* Short-answer chart tasks
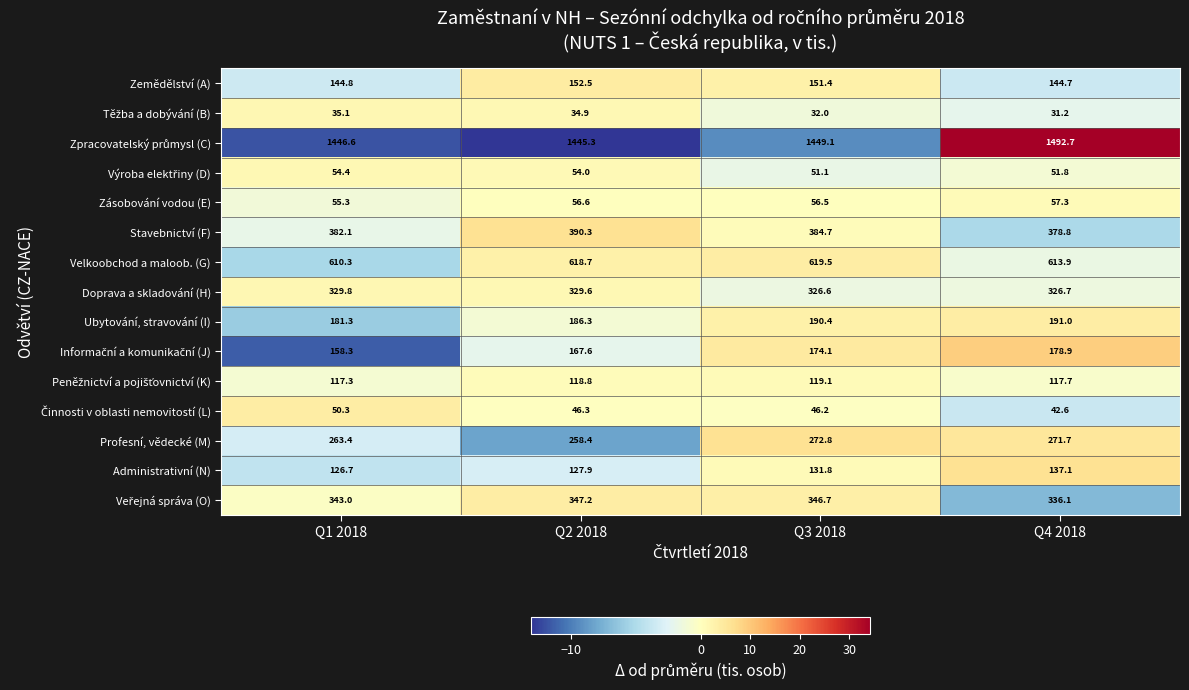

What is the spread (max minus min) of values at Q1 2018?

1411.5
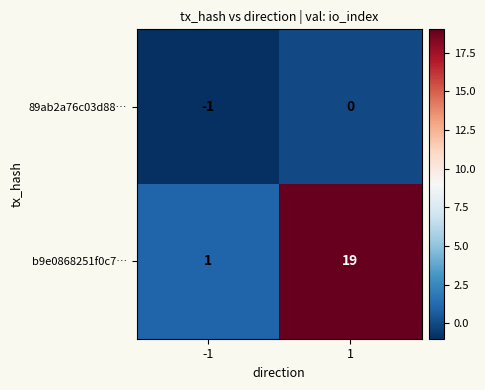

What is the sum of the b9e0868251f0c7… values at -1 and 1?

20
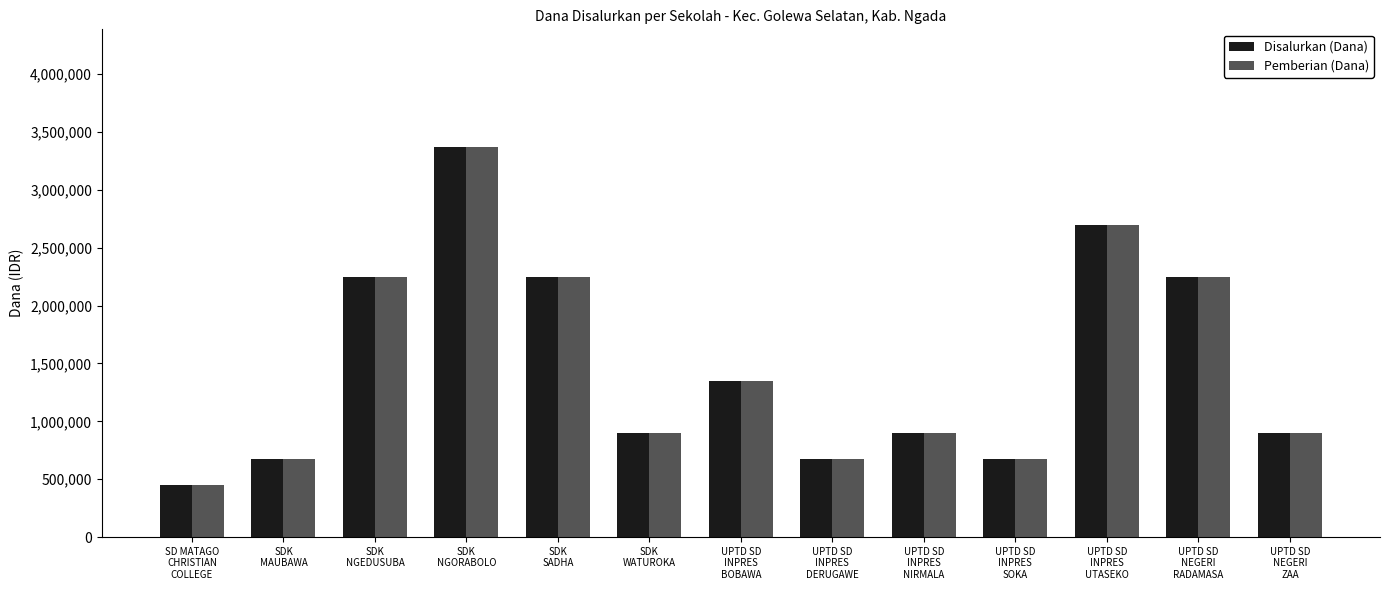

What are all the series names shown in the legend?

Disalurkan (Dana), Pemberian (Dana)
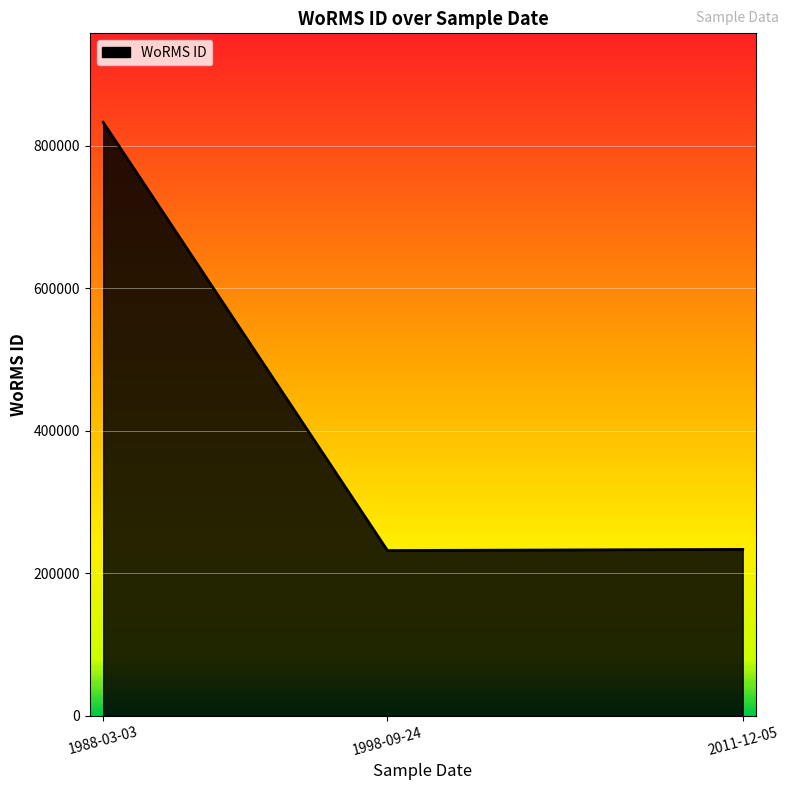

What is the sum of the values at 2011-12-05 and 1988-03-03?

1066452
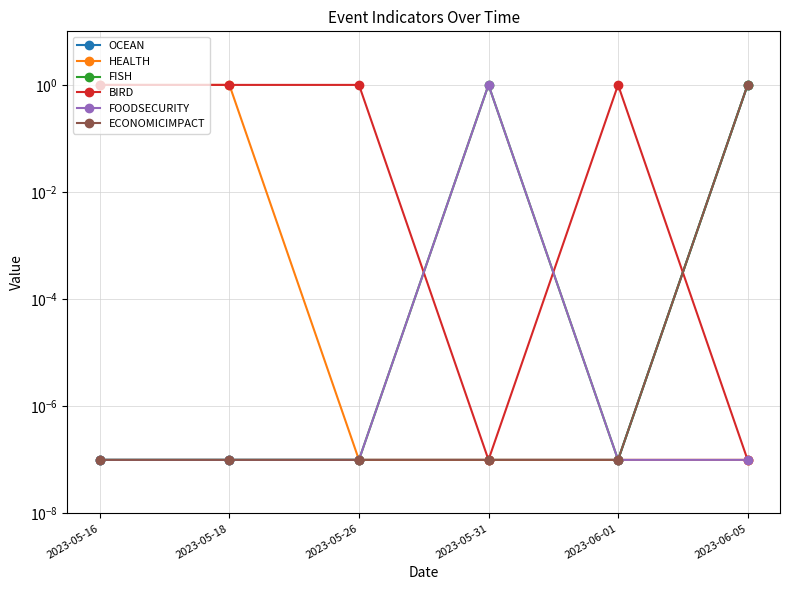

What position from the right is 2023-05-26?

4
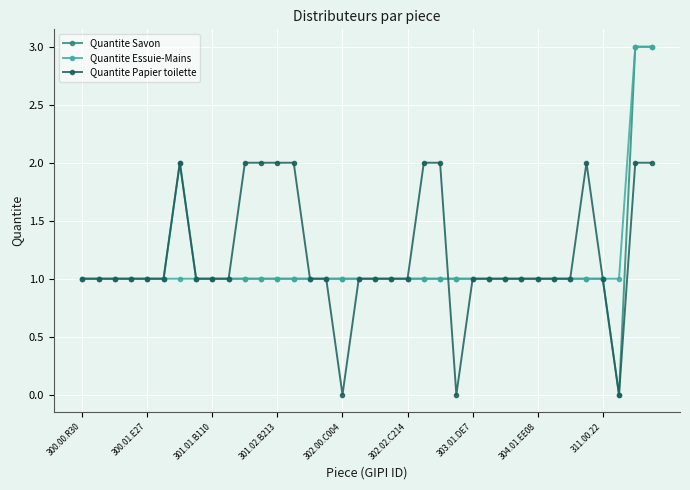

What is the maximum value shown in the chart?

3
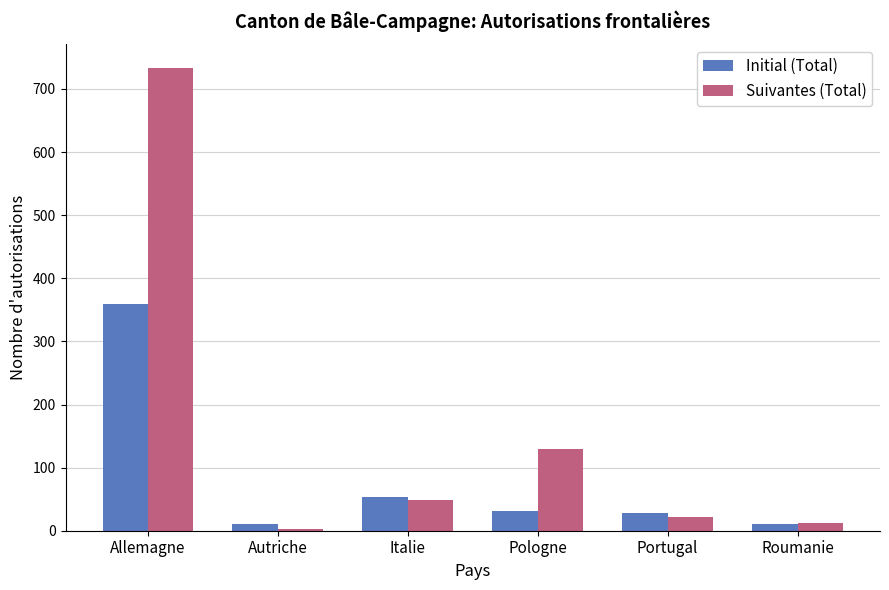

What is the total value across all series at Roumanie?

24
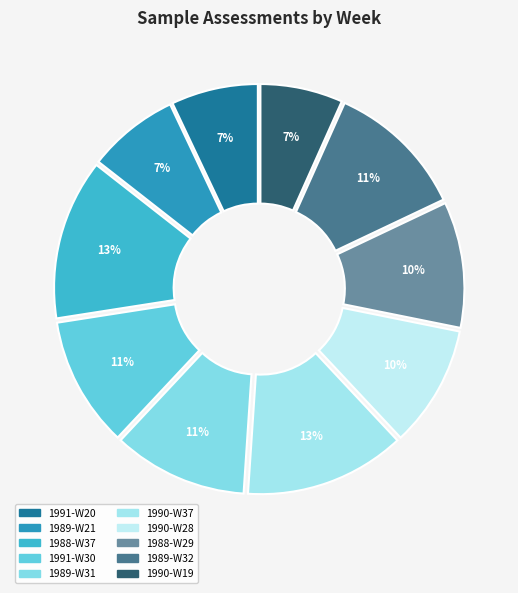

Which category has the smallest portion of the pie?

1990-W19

* Problem
Recast everything from the line "What is the maximum value shown in the chart?" down to the end of the lines above as a JSON list of strings, one string per line, skipping blank lines. Leave the pictures out.

* Response box
[
  "What is the maximum value shown in the chart?",
  "3",
  "What is the total value across all series at Roumanie?",
  "24",
  "Which category has the smallest portion of the pie?",
  "1990-W19"
]